ANCHE LUI, del resto, che si dichiara padre amorevole non se ne è mai occupato e non ha fatto menzione della piccola nemmeno alla ex e alla figlia: «Questione di delicatezza» si giustifica davanti alla giudice. La prima negazione riguarda dunque la bambina che non esiste per la collettività. La stessa invisibilità che avvolge sua madre, o almeno la percezione che la donna ha di sé, a cui risponde con una sequela di menzogne, e una definizione di sé stessa che non è reale e forse non corrisponde neppure ai suoi desideri. Ma il suo atto l'ha a portata all'improvviso alla luce, è sulle prime pagine dei giornali - «Tutti parlano di lei» dice la madre - e con lei ha rivelato al mondo, con forza tragica l'esistenza della figlia.
A seguire il processo c'è Rama (Kaiije Kagame) una scrittrice e studiosa che lavora sullo spazio delle donne nella Storia. Una delle prime sequenze la mostra mentre a lezione proietta le immagini d'archivio delle donne francesi rasate pubblicamente perché accusate di relazioni coi nazisti, «accompagnate» dalla voce di Marguerite Duras. Ha un progetto su Medea e per questo decide di seguire il processo a Saint Omer, nella regione di Calais, periferia della Francia depressa e arrabbiata che vota Marine Le Pen. Rama ha una relazione difficile con la propria madre, nel pranzo famigliare è scostante, e non dice alla famiglia che è incinta, la ferita di quel conflitto è ancora là. Quella storia la ossessiona, accende le sue paure; e se fosse come quella ragazza, se compisse lo stesso gesto?
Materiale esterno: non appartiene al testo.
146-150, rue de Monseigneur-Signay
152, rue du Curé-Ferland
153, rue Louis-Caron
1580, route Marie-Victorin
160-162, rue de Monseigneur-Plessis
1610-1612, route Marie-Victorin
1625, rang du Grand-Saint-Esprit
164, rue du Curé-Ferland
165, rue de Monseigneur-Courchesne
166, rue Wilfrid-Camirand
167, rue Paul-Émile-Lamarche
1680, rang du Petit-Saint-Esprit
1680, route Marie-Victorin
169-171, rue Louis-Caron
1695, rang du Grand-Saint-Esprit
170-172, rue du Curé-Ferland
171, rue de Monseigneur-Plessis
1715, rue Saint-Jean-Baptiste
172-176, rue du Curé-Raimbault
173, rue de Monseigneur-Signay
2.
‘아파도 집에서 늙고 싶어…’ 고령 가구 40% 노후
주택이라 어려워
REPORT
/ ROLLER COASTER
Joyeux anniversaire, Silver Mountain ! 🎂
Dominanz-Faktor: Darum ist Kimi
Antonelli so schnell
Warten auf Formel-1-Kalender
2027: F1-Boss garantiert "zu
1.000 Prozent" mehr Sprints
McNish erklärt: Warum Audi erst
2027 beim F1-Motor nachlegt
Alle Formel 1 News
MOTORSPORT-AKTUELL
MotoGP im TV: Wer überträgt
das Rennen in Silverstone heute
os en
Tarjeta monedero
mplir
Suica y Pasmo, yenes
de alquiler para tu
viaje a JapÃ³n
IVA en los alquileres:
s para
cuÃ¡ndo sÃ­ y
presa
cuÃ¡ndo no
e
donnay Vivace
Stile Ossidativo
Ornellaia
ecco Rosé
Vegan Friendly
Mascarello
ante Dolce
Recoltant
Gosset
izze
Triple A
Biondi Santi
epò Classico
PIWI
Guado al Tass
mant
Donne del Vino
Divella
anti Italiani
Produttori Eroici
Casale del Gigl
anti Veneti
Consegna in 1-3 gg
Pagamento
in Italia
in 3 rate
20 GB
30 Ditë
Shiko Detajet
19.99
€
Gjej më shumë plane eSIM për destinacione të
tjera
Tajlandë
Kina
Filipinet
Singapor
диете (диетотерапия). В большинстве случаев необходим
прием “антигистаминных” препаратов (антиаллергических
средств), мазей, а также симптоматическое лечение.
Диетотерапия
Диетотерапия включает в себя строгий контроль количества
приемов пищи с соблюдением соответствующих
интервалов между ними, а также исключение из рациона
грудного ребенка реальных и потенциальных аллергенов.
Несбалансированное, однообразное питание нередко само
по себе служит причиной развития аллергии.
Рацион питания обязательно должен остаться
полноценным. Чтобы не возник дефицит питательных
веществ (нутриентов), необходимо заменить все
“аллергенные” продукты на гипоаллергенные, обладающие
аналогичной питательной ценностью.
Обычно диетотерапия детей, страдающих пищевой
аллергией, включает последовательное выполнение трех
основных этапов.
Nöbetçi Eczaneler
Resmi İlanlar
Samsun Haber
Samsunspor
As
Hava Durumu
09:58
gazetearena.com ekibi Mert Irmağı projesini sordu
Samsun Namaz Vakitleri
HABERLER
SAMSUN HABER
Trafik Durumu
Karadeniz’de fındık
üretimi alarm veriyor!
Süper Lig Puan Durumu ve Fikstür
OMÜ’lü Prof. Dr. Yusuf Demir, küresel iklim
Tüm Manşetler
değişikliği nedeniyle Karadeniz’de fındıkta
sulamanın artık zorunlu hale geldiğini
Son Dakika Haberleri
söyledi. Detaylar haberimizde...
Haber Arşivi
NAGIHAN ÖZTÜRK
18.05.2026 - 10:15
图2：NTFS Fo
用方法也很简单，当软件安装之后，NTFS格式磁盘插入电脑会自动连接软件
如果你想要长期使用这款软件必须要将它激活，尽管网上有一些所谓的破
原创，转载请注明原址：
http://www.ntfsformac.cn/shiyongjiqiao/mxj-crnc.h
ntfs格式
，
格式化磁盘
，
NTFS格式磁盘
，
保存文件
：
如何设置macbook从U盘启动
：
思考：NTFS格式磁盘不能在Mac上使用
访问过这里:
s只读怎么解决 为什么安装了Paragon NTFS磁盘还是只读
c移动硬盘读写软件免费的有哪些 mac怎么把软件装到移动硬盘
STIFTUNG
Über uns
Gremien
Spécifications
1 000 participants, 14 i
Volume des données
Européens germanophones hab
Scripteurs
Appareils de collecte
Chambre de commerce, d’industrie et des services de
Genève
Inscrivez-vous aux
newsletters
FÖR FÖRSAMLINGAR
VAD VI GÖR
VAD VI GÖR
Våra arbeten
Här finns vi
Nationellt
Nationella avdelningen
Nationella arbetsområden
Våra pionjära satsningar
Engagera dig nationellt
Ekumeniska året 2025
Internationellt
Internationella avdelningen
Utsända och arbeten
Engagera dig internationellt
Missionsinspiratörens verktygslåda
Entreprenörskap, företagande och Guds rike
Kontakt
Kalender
SI PUÒ OBIETTARE che la maternità dovrebbe essere sociale, che ha bisogno di essere appresa - la ragazza dice di avere studiato come partorire su internet - che c'è una responsabilità dell'uomo e una sua partecipazione. Tutto questo viene dispiegato nella parte iniziale ma pian piano Diop sposta il suo punto di vista, quasi a elidere ciò che permette di racchiudere in una spiegazione «codificata» quanto è accaduto. È interrogarsi - e interrogare lo spettatore - che le interessa, su questo fonda la tensione che porta il personaggio di Rama a riflettersi nell'altra mettendo in gioco così anche se stessa. Le immagini della memoria di Rama - che sono quelle dei filmati famigliari di Diop ragazzina utilizzati in Nous - allargano il punto di vista, lasciandolo oscillare tra le descrizioni degli atti e quei silenzi ellittici dell'irrequietezza e dell'ambiguità. Saint Omer non è un film su un matricidio: è la ricerca di una parola in cui potersi riconoscere, di un racconto e di un'immagine che sfuggono a quelli del pregiudizio, e provano a illuminare vertiginosamente un vuoto e un sentimento al di là di ogni comprensione.